Siamo nel 1959 e per Rose (interpretata da una Déborah François che scimmiotta alla meno peggio Doris Day) la realizzazione professionale significa trovare un posto come segretaria. L'occasione arriva grazie allo studio di assicurazioni diretto da Louis Échard (Duris), che ha un pallino: farla partecipare al campionato regionale di dattilografia. Lo spazio di affermazione della ragazza - dal campionato di Normandia a quello nazionale, prima di presentarsi ai mondiali in America - aumenta in modo inversamente proporzionale alla distanza tra lei e il suo capo, col quale, come da programma, finisce a letto. Complicazioni inevitabili.

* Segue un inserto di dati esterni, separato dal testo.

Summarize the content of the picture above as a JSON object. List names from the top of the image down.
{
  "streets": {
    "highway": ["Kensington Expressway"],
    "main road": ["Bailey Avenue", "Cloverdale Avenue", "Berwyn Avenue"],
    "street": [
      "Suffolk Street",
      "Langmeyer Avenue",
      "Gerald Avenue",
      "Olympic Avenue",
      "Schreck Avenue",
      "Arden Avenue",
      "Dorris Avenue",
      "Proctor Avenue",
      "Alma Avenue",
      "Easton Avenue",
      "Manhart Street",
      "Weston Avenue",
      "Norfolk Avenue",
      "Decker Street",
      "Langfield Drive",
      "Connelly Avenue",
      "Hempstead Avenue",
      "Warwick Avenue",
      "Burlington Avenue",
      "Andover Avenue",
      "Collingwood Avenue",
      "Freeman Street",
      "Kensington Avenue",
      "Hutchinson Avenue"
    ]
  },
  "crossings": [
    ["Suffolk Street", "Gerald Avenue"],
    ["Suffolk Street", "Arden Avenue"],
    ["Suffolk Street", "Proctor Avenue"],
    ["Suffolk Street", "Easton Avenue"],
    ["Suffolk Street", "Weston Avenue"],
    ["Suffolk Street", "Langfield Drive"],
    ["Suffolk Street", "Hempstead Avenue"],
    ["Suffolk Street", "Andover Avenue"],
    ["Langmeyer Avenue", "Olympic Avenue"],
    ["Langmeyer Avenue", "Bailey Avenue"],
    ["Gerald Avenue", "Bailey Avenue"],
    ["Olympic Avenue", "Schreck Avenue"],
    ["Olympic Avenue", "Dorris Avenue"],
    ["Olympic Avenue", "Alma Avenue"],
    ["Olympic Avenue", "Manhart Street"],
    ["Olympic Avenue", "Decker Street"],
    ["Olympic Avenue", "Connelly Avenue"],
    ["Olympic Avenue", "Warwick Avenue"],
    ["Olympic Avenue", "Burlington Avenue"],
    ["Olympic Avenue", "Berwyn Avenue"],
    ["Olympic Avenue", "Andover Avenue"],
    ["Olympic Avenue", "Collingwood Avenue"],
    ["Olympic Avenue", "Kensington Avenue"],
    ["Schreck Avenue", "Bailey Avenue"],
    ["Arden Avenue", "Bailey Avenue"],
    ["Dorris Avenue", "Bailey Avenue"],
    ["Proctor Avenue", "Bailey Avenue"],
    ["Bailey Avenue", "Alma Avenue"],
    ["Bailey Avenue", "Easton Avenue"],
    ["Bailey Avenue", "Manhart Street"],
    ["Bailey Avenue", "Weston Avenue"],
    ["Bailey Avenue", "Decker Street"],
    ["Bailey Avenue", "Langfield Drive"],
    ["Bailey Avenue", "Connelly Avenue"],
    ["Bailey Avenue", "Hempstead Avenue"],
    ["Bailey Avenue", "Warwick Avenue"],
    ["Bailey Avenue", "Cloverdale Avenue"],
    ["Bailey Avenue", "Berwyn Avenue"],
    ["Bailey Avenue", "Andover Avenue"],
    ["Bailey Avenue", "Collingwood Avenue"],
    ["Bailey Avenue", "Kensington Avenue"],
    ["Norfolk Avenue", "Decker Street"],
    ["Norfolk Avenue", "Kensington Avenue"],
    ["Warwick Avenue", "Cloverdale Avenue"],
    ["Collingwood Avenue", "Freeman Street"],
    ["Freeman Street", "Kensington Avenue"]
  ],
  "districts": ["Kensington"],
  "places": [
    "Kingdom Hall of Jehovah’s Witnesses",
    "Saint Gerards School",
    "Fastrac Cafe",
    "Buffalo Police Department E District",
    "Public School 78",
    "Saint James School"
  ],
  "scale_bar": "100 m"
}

L'idea migliore del film d'esordio di Régis Roinsard è quella di trasferire il culto della velocità, topos del XX secolo, non sulle auto o le moto, ma su un aspetto secondario come quello del battere a macchina, declinandolo per di più al femminile. E se la messa in scena vintage e tutta colori pastello riprende con assoluta destrezza gli stilemi delle commedie rosa anni '50 - '60 (imperdibili i titoli di testa) e le invenzioni visive non mancano e chiamano l'applauso, l'intera vicenda è un po' troppo stiracchiata e tirata per le lunghe (quasi due ore di film con una scena di sesso totalmente fuori registro) e incapace di sciogliere i due nodi cruciali relativi all'allontanamento tra padre e figlia e alle ragioni che spingono Régis con tanta solerzia e determinazione a dotarsi di una segretaria da primato.